U.S. Secretary of State Mike Pompeo answers questions and said sanctions will be imposed by the United States on any individuals involved in International Criminal Court proceedings against American army personnel at the U.S. State Department on March 15

On Friday at the State Department, Pompeo said he would revoke visas for anyone responsible for for an ICC investigation of USA personnel.

Washington took the first step on Friday with Pompeo's announcement.

When president George W. Bush took office in 2001, his administration promoted and passed the American Service Members Protection Act, which sought to immunize U.S. troops from potential prosecution by the ICC. "It's not too late for the court to change course and we urge that it do so immediately".

Let it be known that the United States has never been a member of the ICC and the Bush Administration passed the American Service Members Protection Act, which sought to immunize USA troops from potential prosecution by the ICC.

"Secretary Pompeo's remarks reflect this Administration's view that global law matters only when it is aligned with USA national interests".

"I'm announcing a policy of US visa restrictions on those individuals directly responsible for any ICC investigation of USA personnel", Pompeo told a news conference in Washington.

This would include anyone who takes, or has taken, action to request or further an investigation, he told reporters. The United States has rejected the ICC since the body was first proposed during the Clinton administration, claiming it would be used by U.S. enemies for politically motivated attacks against Americans serving overseas, especially USA service members.

Similar measures will be taken against any company or state that assists an ICC investigation of Americans, he said.

Pompeo said that the visa restrictions would not be the end of Washington's efforts.

The secretary of state said the USA had declined to join the ICC "because of its broad unaccountable prosecutorial powers" and the threat it proposes to American national sovereignty.

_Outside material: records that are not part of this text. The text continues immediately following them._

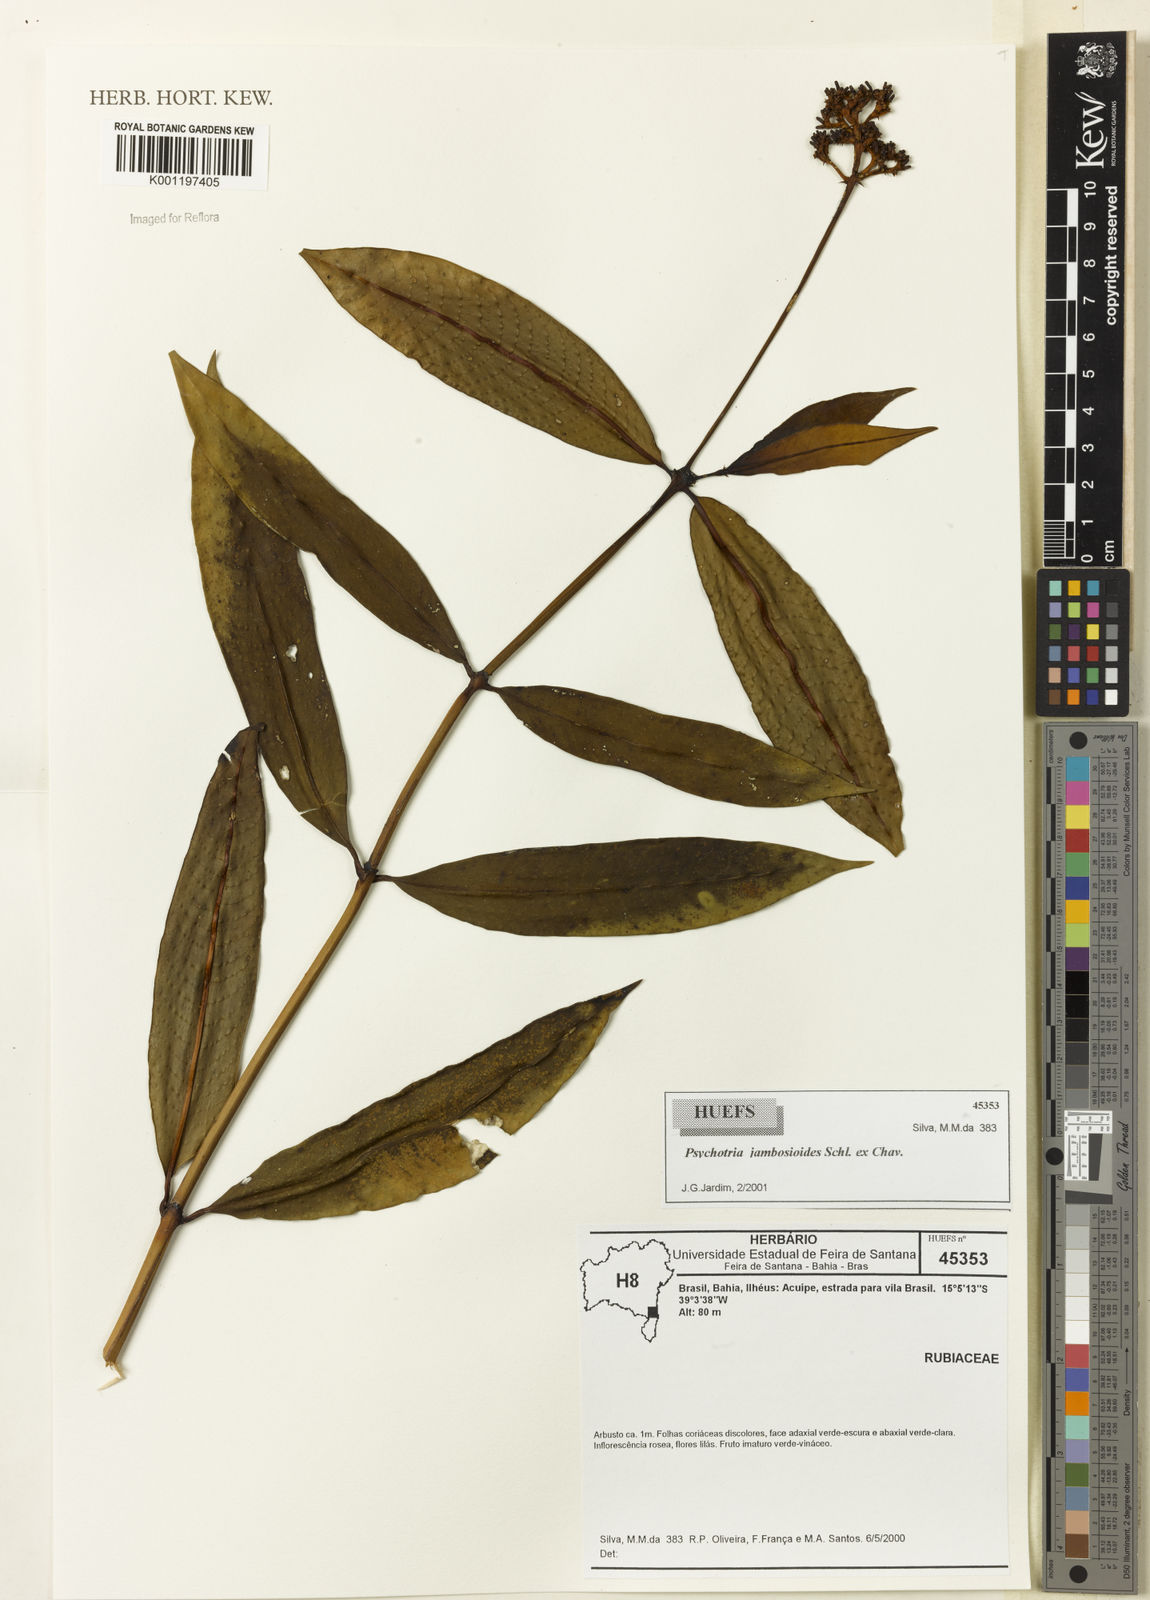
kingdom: Plantae
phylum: Tracheophyta
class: Magnoliopsida
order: Gentianales
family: Rubiaceae
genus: Palicourea
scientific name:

The ICC said in a statement it was established by a treaty supported by 123 countries and that it prosecutes cases only when those countries failed to do so or did not do so "genuinely".

"We feared that the court could eventually pursue politically motivated prosecutions of Americans", he said, "and our fears were warranted". He said the policy had already taken effect, but declined to say who had been restricted or would face future restrictions.

"When US service members fail to adhere to our strict code of military conduct they are reprimanded, courtmartialed and sentenced, if that's what's deserved", he said.

The ICC prosecutor has a pending request to look into possible war crimes in Afghanistan that may involve Americans.

Pompeo described the ICC as an organisation that has "broad, unaccountable" powers.

The court, which sits in The Hague, responded that it was an independent and impartial institution and would continue to do its work "undeterred" by Washington's actions.

James Goldston, executive director of the Open Society Justice Initiative, said Pompeo's remarks reflected the administration's view that worldwide law matters "only when it is aligned with U.S. national interests". While she didn't target the US military, Bensouda said the inquiry sought "support and cooperation" from the Afghan government, other state parties and the worldwide community as a whole "to accomplish our objectives of ensuring accountability for the crimes committed and that the long-suffering victims of those crimes receive justice". We will provide no assistance to the ICC. The Clinton administration in 2000 signed the Rome Statute that created the ICC but had reservations about the scope of the court's jurisdiction and never submitted it for ratification to the Senate, where there was broad bipartisan opposition to what lawmakers saw as a threat to United States sovereignty. "And we certainly will not join the ICC". Impeding the work of ICC investigators disrupts its vital function and demands impunity for the White House's own policies.